₹41,863 Crore ECMS Push Targets Gaps in India’s Electronics Supply Chain
Summary
The Ministry of Electronics and Information Technology (MeitY) has approved 22 new projects under the Electronics Components Manufacturing Scheme (ECMS) worth ₹41,863 crore in the scheme’s third tranche. That brings the total number of ECMS-backed projects to 46.
The new approvals are expected to generate production worth approximately ₹2.58 lakh crore and create 33,791 direct jobs — more than double the combined output projected from the first two tranches. Projects cover 11 product segments across components for mobile phones, telecom, consumer electronics, IT hardware, automotive and strategic electronics, and include items such as PCBs, capacitors, camera and display modules, lithium-ion cells and upstream materials like aluminium extrusion and anode materials.
Geographically the projects are spread across eight states: Andhra Pradesh, Haryana, Karnataka, Madhya Pradesh, Maharashtra, Tamil Nadu, Uttar Pradesh and Rajasthan. The move aims to deepen domestic component manufacturing, reduce import dependence and raise India up the electronics value chain beyond assembly-led production.
Key Points
- MeitY approved 22 projects under ECMS (third tranche), totalling ₹41,863 crore in incentives.
- Total ECMS-backed projects now number 46, signalling an accelerating programme rollout.
- Latest tranche projects are expected to deliver ~₹2.58 lakh crore in production and 33,791 direct jobs.

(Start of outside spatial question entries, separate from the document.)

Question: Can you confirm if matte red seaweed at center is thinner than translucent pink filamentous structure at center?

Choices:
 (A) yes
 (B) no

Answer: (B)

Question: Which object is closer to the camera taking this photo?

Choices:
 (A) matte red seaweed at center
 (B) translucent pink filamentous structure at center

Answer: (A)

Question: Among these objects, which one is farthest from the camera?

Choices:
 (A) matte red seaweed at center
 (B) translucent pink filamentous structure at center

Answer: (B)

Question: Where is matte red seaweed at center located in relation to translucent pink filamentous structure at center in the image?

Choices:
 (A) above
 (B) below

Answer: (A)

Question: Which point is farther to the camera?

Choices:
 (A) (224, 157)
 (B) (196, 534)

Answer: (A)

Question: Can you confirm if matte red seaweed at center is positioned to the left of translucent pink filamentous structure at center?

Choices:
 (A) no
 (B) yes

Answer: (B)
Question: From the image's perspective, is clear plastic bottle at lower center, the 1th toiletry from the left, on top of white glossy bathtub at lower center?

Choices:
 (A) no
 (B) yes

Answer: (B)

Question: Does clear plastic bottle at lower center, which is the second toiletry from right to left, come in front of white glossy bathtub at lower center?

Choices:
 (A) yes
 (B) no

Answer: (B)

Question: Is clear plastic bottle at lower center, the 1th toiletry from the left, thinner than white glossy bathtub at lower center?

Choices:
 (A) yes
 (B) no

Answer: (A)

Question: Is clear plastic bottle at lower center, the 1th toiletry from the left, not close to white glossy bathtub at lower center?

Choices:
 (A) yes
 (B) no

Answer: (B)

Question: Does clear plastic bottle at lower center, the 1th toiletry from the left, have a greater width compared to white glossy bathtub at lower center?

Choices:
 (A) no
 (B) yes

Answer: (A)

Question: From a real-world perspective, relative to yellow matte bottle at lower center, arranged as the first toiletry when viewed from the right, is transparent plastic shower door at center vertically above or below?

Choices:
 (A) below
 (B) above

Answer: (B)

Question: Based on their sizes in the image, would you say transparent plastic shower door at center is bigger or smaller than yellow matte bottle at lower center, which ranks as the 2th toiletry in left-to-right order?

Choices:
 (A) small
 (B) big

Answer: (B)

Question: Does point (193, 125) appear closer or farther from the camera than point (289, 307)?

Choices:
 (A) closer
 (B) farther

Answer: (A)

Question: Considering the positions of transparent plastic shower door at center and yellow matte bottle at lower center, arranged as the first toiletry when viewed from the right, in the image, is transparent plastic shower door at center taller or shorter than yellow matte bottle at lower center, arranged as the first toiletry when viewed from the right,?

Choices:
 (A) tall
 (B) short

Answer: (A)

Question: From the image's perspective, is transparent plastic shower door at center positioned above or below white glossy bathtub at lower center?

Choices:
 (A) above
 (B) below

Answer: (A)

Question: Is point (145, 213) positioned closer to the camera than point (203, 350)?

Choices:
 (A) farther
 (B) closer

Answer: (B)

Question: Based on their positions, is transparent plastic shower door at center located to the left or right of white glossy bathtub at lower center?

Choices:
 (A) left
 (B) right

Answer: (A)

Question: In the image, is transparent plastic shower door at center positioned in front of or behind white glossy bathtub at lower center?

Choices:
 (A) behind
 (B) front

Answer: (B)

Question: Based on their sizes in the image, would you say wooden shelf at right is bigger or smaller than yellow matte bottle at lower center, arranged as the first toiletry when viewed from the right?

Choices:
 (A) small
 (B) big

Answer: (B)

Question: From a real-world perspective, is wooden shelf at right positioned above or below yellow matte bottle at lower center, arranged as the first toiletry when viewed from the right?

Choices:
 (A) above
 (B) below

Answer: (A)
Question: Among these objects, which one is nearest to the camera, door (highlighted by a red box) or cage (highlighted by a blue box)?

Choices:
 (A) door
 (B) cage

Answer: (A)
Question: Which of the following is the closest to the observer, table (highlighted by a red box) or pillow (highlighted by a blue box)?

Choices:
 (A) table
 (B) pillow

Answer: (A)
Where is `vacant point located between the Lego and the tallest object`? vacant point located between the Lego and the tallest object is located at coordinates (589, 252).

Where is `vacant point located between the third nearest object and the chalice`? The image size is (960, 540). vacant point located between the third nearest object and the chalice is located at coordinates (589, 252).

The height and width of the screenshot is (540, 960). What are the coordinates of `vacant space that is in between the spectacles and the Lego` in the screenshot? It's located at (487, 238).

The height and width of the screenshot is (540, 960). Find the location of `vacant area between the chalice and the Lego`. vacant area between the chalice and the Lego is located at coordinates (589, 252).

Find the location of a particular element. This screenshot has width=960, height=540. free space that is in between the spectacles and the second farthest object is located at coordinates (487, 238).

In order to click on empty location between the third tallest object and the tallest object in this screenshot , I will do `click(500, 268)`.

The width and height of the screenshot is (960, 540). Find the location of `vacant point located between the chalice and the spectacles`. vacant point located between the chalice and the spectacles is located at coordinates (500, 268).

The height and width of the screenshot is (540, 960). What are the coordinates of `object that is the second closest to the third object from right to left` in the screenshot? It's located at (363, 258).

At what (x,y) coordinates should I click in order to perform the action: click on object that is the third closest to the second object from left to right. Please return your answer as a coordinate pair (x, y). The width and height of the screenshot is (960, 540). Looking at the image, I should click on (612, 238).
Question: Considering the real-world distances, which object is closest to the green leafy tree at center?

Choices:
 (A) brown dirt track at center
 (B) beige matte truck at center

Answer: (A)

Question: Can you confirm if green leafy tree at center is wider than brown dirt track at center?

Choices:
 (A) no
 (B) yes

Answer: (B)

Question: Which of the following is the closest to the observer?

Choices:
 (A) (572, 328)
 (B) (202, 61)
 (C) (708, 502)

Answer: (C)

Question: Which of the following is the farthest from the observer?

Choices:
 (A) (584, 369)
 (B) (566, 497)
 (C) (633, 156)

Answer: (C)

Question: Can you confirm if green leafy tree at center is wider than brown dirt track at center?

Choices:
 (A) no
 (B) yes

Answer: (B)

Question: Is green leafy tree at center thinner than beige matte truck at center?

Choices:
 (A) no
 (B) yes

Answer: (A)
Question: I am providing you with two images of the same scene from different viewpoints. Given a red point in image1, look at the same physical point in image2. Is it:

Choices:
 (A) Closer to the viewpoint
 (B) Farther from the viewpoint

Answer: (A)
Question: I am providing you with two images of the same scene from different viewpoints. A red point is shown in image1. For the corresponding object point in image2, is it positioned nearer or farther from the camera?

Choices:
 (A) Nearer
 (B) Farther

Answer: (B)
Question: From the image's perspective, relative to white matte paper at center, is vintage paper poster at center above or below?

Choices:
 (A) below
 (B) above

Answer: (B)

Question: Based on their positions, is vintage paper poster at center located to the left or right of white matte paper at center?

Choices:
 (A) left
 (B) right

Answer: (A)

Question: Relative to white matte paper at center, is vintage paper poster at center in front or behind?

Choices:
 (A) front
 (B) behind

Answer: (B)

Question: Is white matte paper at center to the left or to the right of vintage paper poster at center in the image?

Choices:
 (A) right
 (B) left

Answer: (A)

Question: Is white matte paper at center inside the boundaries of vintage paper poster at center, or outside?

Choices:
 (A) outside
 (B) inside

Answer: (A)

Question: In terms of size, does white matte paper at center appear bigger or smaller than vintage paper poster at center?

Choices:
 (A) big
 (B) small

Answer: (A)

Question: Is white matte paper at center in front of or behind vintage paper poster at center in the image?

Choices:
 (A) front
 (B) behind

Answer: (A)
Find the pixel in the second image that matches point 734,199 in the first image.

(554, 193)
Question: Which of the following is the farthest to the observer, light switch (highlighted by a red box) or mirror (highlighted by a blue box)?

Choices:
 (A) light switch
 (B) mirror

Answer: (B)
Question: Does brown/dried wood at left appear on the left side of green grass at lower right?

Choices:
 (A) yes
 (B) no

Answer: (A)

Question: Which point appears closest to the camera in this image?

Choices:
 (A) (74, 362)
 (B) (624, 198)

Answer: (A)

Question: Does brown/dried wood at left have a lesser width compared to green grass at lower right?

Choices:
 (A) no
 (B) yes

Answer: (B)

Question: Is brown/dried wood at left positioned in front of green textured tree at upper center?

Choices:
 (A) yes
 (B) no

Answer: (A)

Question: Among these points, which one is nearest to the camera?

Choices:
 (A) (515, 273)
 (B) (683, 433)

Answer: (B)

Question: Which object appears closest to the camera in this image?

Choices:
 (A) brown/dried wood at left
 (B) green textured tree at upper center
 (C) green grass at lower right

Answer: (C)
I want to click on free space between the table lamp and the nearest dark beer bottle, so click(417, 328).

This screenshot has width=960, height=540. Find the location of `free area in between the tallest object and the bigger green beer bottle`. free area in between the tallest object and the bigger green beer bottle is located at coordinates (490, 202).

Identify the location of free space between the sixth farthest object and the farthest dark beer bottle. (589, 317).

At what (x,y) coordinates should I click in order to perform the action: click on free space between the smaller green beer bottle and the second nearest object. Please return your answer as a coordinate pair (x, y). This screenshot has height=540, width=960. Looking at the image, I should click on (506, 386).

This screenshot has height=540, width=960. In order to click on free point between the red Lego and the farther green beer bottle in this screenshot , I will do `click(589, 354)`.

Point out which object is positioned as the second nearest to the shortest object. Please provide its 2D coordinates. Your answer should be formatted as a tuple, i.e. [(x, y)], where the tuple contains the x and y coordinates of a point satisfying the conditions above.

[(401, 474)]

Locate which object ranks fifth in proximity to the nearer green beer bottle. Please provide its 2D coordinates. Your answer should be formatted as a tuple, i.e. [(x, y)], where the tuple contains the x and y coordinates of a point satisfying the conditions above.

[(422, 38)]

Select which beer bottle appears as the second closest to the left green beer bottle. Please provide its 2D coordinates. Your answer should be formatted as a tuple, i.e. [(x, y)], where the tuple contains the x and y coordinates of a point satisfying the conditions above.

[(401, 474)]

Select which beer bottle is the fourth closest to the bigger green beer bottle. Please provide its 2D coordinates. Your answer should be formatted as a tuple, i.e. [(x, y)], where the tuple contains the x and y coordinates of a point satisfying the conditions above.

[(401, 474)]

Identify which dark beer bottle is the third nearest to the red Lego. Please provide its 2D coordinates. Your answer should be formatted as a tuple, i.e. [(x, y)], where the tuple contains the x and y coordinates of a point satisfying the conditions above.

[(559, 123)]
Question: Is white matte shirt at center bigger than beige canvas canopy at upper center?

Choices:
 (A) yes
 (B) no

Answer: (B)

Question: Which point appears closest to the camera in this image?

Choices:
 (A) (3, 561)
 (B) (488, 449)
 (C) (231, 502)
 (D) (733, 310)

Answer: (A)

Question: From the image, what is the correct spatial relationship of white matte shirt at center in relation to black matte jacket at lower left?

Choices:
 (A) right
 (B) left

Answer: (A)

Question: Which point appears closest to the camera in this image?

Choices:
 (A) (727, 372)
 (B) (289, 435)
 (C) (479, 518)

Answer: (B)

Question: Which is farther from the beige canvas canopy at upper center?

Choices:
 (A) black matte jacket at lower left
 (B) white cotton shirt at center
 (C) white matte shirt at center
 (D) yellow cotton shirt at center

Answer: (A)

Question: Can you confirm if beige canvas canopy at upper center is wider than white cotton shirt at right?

- Projects span 11 product segments, including PCBs, capacitors, camera/display modules and lithium-ion cells.
- Investments include upstream materials (aluminium extrusion, anode materials) to strengthen the supplier base.
- Projects will be located across eight states, supporting geographically balanced industrial growth.
- Objective: reduce imports, build supply-chain resilience and move India up the electronics value chain beyond assembly.
Content summary
The ECMS third tranche approvals represent a significant scaling-up of India’s incentives to build component-level capacity. By targeting a broad set of components and upstream materials, the scheme addresses persistent gaps that have kept high-value parts dependent on imports. The production and employment projections show the government’s intent to make component manufacturing commercially attractive while also distributing investment across multiple states.
The emphasis on components (not just assembly) is intended to capture more value domestically, shore up supply-chain resilience amid global disruptions, and support strategic electronics needs. MeitY continues to push targeted incentives and larger investment packages to attract manufacturers into deeper parts of the electronics ecosystem.
Context and relevance
This development matters to logistics, manufacturing and supply-chain professionals because increased domestic component production shifts volumes, warehousing needs and transport flows. Sourcing more components locally shortens lead times, reduces cross-border fragility and changes demand patterns for freight and storage across the eight beneficiary states.
For policymakers and industry, ECMS is a complement to other manufacturing initiatives: it helps India move from being an assembly hub to a supplier of higher-value components, which has knock-on effects for export potential, industrial clustering and skills development.
Why should I read this?
Because if you move parts, build kit, plan factories or design supply chains in India, this is the programme that could reshape where components come from — and where freight and warehousing demand will pop up next. Short version: more local components, less import headache, new jobs and new logistics routes. Worth a scan if you work in electronics manufacturing, logistics or policy.